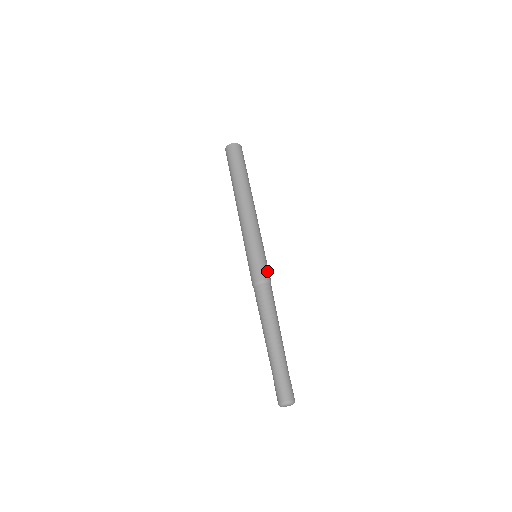
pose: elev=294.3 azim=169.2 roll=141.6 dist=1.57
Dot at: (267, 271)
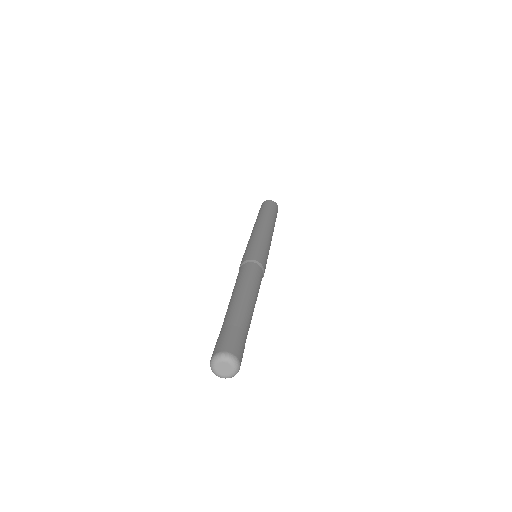
Dot at: (265, 263)
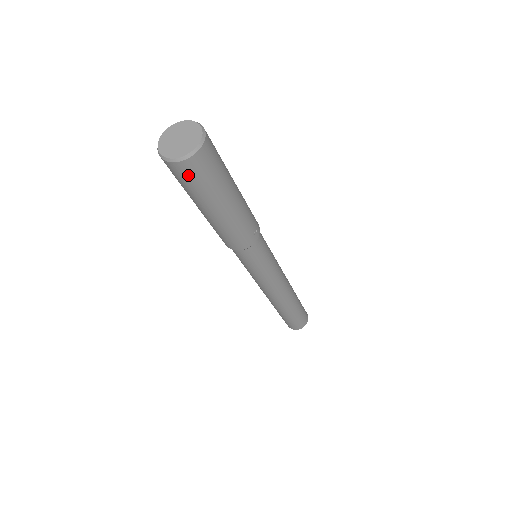
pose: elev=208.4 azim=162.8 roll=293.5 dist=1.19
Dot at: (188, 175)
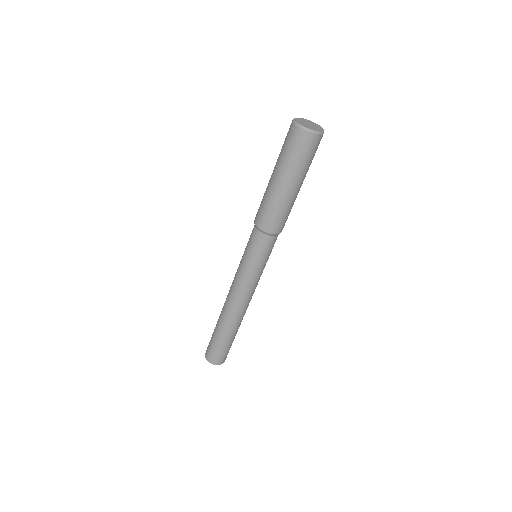
Dot at: (297, 142)
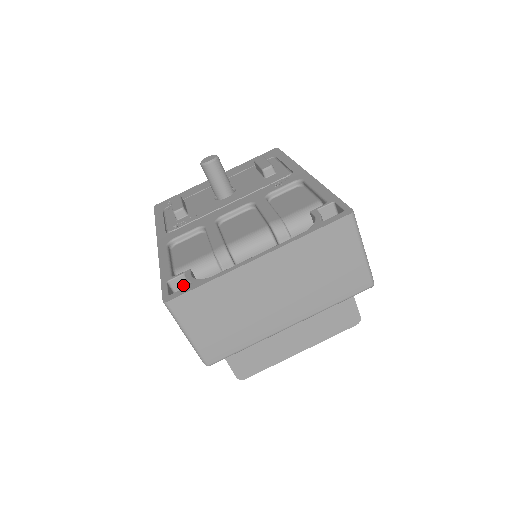
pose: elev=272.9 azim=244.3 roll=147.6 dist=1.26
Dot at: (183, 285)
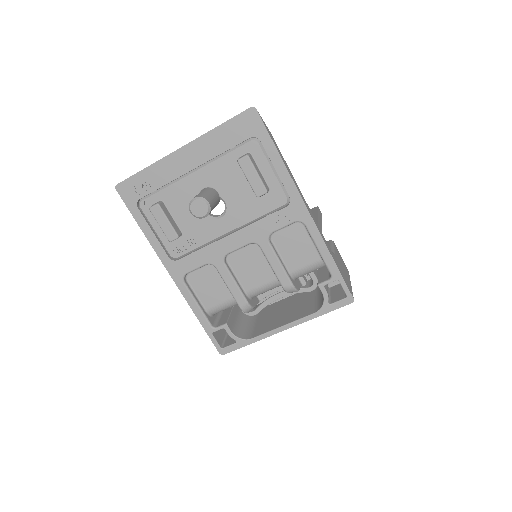
Dot at: occluded
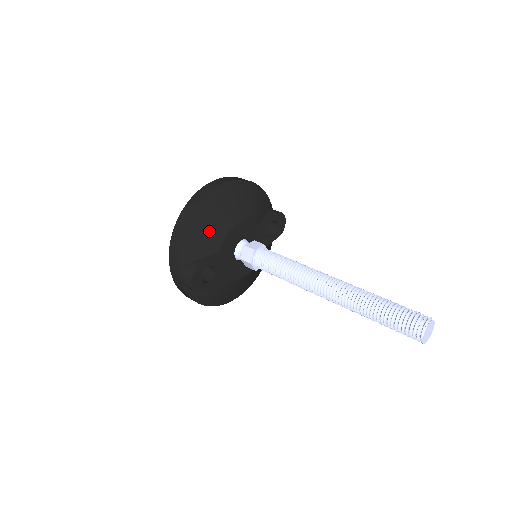
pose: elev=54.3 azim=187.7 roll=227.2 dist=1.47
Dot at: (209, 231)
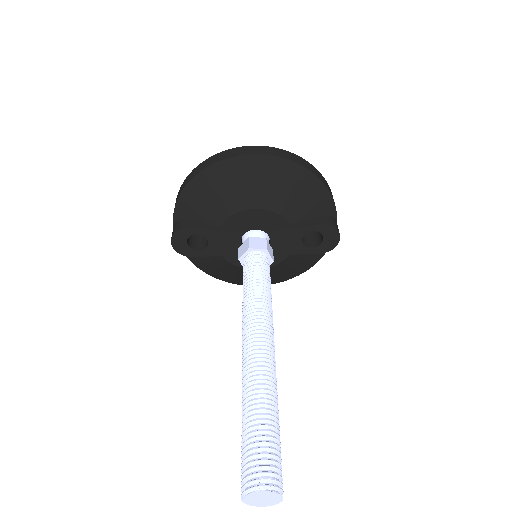
Dot at: (216, 198)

##########

Format every text line of the listing above as a JSON list of strings, one string per line, with blank lines left out. Leave the pictures out.

▶ Complete response:
[
  "pose: elev=294.3 azim=169.2 roll=141.6 dist=1.57",
  "Dot at: (267, 271)",
  "Dot at: (265, 263)",
  "pose: elev=208.4 azim=162.8 roll=293.5 dist=1.19",
  "Dot at: (188, 175)",
  "Dot at: (297, 142)",
  "pose: elev=272.9 azim=244.3 roll=147.6 dist=1.26",
  "Dot at: (183, 285)",
  "Dot at: occluded",
  "pose: elev=54.3 azim=187.7 roll=227.2 dist=1.47",
  "Dot at: (209, 231)",
  "Dot at: (216, 198)"
]